In case of SimHash the list of values is just a list of bits (the values are either 0 or 1). In case of MinHash a value in the list represents the minimum hash value of all set elements relative to a given hash function which is typically a 32bit or 64bit value.
A major difference of both algorithms is the probability of hash collisions. In case of SimHash it is equal to the cosine similarity and in case of MinHash it is equal to the Jaccard similarity. Depending how you define the similarity between sets the one or the other algorithm could be more appropriate.
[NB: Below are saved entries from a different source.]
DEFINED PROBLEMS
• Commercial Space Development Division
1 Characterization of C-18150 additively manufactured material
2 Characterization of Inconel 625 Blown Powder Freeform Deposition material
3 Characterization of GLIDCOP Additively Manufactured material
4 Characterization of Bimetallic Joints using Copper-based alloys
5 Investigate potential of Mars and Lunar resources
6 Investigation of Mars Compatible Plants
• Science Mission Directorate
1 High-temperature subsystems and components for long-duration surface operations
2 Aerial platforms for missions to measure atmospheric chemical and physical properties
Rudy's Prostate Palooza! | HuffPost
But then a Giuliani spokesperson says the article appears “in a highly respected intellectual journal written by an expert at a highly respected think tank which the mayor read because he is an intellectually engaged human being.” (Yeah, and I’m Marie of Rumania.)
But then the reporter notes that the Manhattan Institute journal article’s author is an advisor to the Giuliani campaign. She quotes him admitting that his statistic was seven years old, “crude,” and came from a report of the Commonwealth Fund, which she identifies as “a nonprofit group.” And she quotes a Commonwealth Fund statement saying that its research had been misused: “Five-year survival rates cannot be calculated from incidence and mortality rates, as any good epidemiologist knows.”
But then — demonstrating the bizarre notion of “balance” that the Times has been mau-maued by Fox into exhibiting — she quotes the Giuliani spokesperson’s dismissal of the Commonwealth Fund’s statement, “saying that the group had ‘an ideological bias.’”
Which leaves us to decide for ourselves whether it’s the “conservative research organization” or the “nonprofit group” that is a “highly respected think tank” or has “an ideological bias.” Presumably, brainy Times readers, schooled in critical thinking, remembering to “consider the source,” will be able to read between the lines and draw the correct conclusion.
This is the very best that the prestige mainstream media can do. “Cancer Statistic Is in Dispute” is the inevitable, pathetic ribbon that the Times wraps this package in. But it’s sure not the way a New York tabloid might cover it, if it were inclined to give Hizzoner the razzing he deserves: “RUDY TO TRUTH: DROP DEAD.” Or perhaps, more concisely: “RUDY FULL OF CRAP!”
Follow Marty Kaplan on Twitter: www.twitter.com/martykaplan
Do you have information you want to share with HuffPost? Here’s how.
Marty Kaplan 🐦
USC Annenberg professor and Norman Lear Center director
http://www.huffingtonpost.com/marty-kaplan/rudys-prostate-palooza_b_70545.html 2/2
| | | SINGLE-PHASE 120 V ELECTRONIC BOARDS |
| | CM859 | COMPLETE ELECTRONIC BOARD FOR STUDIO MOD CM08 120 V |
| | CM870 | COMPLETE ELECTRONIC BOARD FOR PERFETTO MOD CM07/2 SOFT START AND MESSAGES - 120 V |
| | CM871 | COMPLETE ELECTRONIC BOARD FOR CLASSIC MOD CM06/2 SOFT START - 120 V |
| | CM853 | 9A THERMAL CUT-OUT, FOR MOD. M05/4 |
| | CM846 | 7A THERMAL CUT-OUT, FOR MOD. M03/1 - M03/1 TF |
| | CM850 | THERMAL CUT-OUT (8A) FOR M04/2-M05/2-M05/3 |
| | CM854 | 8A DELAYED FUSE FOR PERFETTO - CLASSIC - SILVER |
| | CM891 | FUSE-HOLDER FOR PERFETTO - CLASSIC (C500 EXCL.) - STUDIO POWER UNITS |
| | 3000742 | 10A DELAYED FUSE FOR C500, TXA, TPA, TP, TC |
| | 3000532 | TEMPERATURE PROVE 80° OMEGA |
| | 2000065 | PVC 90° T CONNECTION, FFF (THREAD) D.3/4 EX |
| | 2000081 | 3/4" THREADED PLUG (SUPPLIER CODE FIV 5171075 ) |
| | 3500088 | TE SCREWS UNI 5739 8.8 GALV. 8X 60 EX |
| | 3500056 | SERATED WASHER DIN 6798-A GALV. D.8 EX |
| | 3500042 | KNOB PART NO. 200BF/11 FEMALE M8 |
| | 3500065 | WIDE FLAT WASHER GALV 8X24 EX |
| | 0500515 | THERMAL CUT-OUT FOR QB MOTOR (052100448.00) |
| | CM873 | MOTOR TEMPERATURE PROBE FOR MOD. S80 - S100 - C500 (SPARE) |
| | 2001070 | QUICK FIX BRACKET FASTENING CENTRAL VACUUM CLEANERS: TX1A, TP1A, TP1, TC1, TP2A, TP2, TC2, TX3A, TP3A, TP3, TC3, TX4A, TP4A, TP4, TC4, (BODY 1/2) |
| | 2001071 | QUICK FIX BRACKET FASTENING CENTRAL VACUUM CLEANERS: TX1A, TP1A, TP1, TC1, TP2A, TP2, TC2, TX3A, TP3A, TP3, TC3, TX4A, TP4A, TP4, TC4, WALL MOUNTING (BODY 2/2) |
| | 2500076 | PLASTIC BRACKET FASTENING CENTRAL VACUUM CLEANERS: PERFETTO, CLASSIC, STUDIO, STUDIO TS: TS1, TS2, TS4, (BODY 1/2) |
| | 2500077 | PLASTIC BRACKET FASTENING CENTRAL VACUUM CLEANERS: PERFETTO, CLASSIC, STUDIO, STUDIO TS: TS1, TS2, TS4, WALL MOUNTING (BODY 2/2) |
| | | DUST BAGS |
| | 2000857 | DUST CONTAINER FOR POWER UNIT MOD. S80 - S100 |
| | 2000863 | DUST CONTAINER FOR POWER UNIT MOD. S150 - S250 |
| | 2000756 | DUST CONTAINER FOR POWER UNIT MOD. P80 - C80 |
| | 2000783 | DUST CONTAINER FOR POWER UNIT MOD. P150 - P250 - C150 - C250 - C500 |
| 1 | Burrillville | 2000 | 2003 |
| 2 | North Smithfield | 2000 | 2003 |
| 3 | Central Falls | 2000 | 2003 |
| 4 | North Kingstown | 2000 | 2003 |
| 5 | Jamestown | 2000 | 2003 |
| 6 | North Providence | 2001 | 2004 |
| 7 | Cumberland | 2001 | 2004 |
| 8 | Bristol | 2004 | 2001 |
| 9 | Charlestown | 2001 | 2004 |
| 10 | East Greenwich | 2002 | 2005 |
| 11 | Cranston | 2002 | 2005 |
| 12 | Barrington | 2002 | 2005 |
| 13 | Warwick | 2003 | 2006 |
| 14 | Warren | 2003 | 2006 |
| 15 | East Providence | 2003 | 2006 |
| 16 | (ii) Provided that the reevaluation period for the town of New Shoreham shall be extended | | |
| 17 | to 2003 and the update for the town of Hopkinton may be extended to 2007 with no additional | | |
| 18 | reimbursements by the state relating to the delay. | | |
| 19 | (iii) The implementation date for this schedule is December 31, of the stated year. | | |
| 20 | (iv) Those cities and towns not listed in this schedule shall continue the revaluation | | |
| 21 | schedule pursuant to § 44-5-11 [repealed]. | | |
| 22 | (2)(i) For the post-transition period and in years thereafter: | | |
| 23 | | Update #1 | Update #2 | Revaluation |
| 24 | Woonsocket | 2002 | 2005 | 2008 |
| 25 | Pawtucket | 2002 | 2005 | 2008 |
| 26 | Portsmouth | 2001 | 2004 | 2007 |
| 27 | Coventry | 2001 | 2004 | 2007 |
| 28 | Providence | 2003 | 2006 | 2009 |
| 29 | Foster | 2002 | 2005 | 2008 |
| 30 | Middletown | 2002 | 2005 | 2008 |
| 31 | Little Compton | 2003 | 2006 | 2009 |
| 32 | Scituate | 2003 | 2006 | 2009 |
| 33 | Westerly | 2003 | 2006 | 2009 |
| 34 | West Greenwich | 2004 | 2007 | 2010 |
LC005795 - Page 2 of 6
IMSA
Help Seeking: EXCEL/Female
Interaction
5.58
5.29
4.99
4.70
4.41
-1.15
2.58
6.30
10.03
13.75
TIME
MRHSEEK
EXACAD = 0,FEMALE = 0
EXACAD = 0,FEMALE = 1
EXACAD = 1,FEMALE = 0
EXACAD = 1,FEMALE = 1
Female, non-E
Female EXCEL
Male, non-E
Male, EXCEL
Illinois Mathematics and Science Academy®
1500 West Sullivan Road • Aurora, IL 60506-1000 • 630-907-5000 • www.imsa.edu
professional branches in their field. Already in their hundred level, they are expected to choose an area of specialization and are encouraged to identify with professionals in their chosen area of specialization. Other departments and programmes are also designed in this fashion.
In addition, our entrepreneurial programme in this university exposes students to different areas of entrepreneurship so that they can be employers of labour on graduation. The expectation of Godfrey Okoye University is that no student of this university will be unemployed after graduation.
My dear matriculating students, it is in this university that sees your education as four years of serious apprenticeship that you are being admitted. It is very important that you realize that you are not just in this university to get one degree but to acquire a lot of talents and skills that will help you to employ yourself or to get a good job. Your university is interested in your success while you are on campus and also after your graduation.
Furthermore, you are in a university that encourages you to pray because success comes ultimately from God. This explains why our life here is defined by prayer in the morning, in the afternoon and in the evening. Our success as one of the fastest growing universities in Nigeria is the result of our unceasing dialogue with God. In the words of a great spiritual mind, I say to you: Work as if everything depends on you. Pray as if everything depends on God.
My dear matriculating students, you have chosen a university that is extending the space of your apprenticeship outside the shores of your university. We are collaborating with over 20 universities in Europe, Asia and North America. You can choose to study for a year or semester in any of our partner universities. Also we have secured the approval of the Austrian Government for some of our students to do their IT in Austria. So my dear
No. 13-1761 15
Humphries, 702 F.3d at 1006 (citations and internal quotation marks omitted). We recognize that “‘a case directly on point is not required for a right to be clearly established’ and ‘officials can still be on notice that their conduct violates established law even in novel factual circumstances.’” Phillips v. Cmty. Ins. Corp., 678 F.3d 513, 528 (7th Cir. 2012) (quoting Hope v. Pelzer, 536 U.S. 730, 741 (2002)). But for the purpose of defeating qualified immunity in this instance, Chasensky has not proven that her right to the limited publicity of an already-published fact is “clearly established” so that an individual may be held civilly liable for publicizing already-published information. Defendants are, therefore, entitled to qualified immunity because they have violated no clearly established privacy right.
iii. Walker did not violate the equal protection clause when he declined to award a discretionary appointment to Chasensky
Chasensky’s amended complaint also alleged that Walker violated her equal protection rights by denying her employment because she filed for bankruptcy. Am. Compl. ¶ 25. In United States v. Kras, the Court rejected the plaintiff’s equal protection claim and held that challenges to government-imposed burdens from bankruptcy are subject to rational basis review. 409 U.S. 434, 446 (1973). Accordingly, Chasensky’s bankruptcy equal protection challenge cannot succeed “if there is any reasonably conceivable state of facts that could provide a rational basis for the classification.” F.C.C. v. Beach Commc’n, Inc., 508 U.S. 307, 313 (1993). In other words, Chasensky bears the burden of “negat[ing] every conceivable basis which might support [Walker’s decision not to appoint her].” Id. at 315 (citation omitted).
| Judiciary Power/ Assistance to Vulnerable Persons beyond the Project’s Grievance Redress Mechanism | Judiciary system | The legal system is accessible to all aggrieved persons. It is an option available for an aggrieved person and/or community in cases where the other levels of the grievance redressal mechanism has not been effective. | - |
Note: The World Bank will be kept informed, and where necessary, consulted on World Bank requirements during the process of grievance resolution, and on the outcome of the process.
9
Regardless of the chosen hashing algorithm, the values of the calculated signature are equally partitioned over a certain number of bands. If the signatures of any two sets are identical within at least one band, the corresponding pair of sets is selected as candidate for similarity. (This means if n sets have the same signature within a band, there are O(n^2) candidate pairs just from this band.) Estimating the similarity of each candidate pair using the complete signature (including the values from other bands) and keeping only those pairs with an estimated similarity above a given threshold gives you all similar pairs of sets which finally define the final clustering.